[Recorded information]
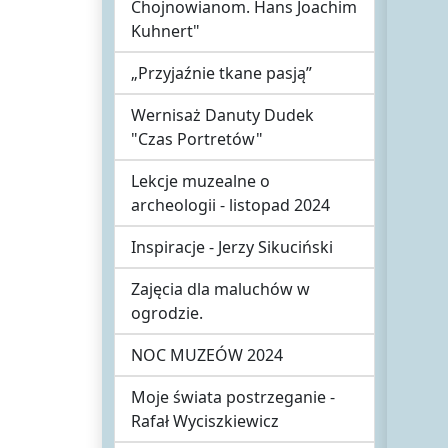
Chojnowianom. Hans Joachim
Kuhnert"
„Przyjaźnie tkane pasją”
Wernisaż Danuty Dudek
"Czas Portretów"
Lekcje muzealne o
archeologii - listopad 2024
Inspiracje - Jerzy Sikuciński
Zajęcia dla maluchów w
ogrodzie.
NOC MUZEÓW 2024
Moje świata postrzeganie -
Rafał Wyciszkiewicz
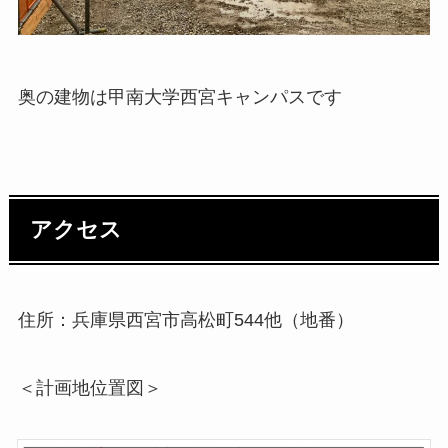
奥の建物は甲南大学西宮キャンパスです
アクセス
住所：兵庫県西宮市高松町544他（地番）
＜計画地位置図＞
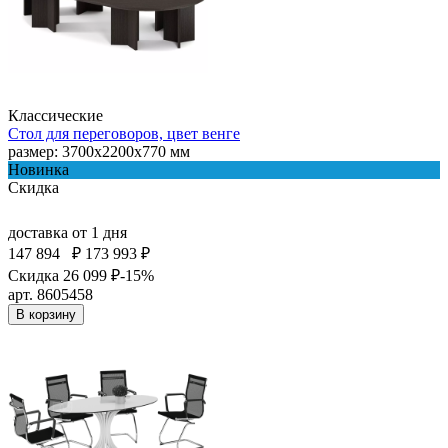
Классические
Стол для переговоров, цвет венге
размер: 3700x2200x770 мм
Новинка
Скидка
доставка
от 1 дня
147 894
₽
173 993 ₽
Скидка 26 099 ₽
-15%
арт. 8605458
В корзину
==
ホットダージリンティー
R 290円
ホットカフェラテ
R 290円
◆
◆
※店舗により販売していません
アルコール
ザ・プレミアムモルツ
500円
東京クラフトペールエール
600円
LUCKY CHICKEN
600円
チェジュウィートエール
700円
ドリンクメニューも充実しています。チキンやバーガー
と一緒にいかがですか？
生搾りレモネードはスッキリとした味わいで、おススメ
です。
---
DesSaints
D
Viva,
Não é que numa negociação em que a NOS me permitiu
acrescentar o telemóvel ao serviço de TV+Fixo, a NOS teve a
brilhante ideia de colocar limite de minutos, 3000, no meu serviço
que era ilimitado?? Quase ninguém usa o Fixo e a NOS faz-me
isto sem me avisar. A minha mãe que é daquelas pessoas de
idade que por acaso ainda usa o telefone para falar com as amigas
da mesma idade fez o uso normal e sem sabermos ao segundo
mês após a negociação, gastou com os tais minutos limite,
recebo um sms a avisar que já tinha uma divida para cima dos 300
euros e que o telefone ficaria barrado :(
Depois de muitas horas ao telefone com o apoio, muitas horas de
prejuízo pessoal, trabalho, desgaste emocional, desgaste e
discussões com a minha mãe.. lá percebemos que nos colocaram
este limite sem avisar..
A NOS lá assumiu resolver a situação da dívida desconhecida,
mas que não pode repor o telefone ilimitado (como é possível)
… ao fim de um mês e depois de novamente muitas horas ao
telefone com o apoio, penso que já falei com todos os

[Directive] Across the data above, how many lines contain "limite"? Reply with a bare number.

[Answer to this exercise] 3